How to complete this task — All the records that follow need to be reproduced exactly. Omit the images.

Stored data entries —
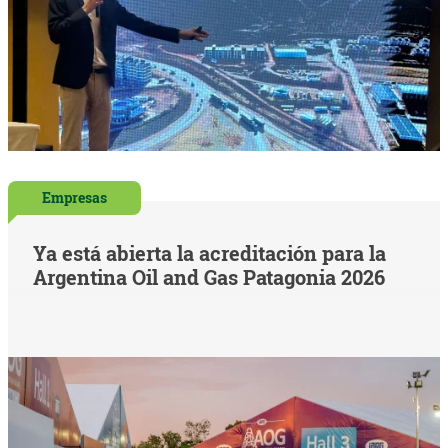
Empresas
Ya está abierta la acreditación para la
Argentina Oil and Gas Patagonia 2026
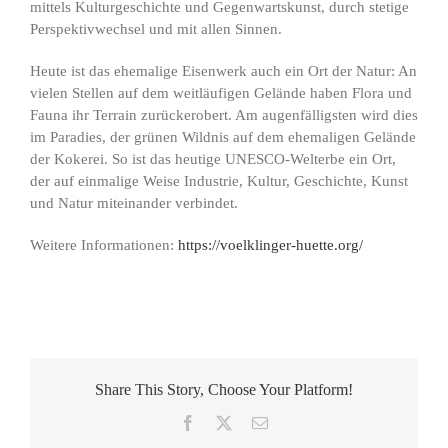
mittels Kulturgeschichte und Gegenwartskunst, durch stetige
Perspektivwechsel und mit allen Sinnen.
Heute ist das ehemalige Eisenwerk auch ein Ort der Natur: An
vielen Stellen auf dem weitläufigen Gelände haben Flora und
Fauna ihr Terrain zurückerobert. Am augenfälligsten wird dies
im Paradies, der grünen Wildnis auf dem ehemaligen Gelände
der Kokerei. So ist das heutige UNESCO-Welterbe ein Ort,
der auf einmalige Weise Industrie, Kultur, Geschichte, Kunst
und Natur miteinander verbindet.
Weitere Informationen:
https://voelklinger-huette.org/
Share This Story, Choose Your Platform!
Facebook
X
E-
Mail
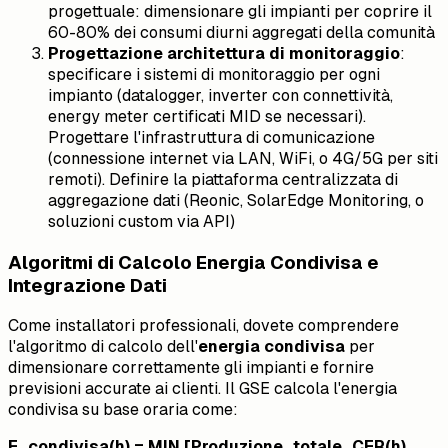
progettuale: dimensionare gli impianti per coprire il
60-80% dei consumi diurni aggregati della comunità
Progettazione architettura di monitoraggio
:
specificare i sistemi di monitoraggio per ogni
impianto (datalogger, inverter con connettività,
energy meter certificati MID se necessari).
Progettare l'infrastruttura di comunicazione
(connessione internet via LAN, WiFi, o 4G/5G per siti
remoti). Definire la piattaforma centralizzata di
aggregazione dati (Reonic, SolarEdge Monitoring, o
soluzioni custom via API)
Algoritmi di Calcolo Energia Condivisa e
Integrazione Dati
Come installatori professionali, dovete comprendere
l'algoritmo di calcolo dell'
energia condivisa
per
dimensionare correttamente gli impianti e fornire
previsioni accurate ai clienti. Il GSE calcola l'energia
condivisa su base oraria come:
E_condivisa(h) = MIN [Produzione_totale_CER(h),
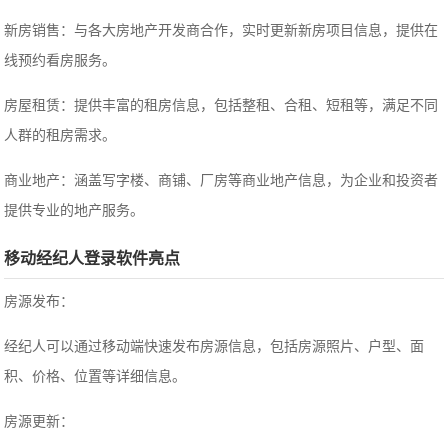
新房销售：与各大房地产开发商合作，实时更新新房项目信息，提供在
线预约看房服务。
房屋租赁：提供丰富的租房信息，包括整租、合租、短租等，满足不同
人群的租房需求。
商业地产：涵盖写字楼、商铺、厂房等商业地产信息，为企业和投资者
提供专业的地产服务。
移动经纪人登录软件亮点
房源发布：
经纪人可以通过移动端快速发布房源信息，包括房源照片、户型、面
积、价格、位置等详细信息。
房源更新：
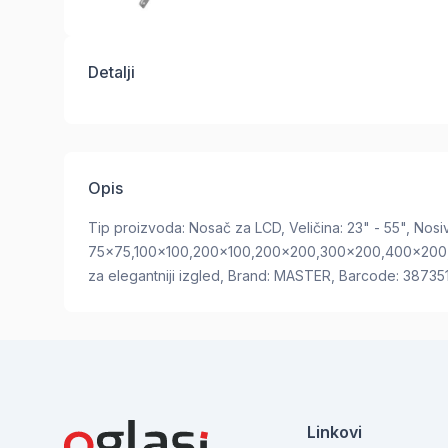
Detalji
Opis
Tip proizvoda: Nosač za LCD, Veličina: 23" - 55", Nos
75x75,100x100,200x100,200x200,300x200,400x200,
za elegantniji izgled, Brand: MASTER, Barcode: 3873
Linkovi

Response area —
Empresas
Ya está abierta la acreditación para la
Argentina Oil and Gas Patagonia 2026
mittels Kulturgeschichte und Gegenwartskunst, durch stetige
Perspektivwechsel und mit allen Sinnen.
Heute ist das ehemalige Eisenwerk auch ein Ort der Natur: An
vielen Stellen auf dem weitläufigen Gelände haben Flora und
Fauna ihr Terrain zurückerobert. Am augenfälligsten wird dies
im Paradies, der grünen Wildnis auf dem ehemaligen Gelände
der Kokerei. So ist das heutige UNESCO-Welterbe ein Ort,
der auf einmalige Weise Industrie, Kultur, Geschichte, Kunst
und Natur miteinander verbindet.
Weitere Informationen:
https://voelklinger-huette.org/
Share This Story, Choose Your Platform!
Facebook
X
E-
Mail
progettuale: dimensionare gli impianti per coprire il
60-80% dei consumi diurni aggregati della comunità
Progettazione architettura di monitoraggio
:
specificare i sistemi di monitoraggio per ogni
impianto (datalogger, inverter con connettività,
energy meter certificati MID se necessari).
Progettare l'infrastruttura di comunicazione
(connessione internet via LAN, WiFi, o 4G/5G per siti
remoti). Definire la piattaforma centralizzata di
aggregazione dati (Reonic, SolarEdge Monitoring, o
soluzioni custom via API)
Algoritmi di Calcolo Energia Condivisa e
Integrazione Dati
Come installatori professionali, dovete comprendere
l'algoritmo di calcolo dell'
energia condivisa
per
dimensionare correttamente gli impianti e fornire
previsioni accurate ai clienti. Il GSE calcola l'energia
condivisa su base oraria come:
E_condivisa(h) = MIN [Produzione_totale_CER(h),
新房销售：与各大房地产开发商合作，实时更新新房项目信息，提供在
线预约看房服务。
房屋租赁：提供丰富的租房信息，包括整租、合租、短租等，满足不同
人群的租房需求。
商业地产：涵盖写字楼、商铺、厂房等商业地产信息，为企业和投资者
提供专业的地产服务。
移动经纪人登录软件亮点
房源发布：
经纪人可以通过移动端快速发布房源信息，包括房源照片、户型、面
积、价格、位置等详细信息。
房源更新：
Detalji
Opis
Tip proizvoda: Nosač za LCD, Veličina: 23" - 55", Nos
75x75,100x100,200x100,200x200,300x200,400x200,
za elegantniji izgled, Brand: MASTER, Barcode: 3873
Linkovi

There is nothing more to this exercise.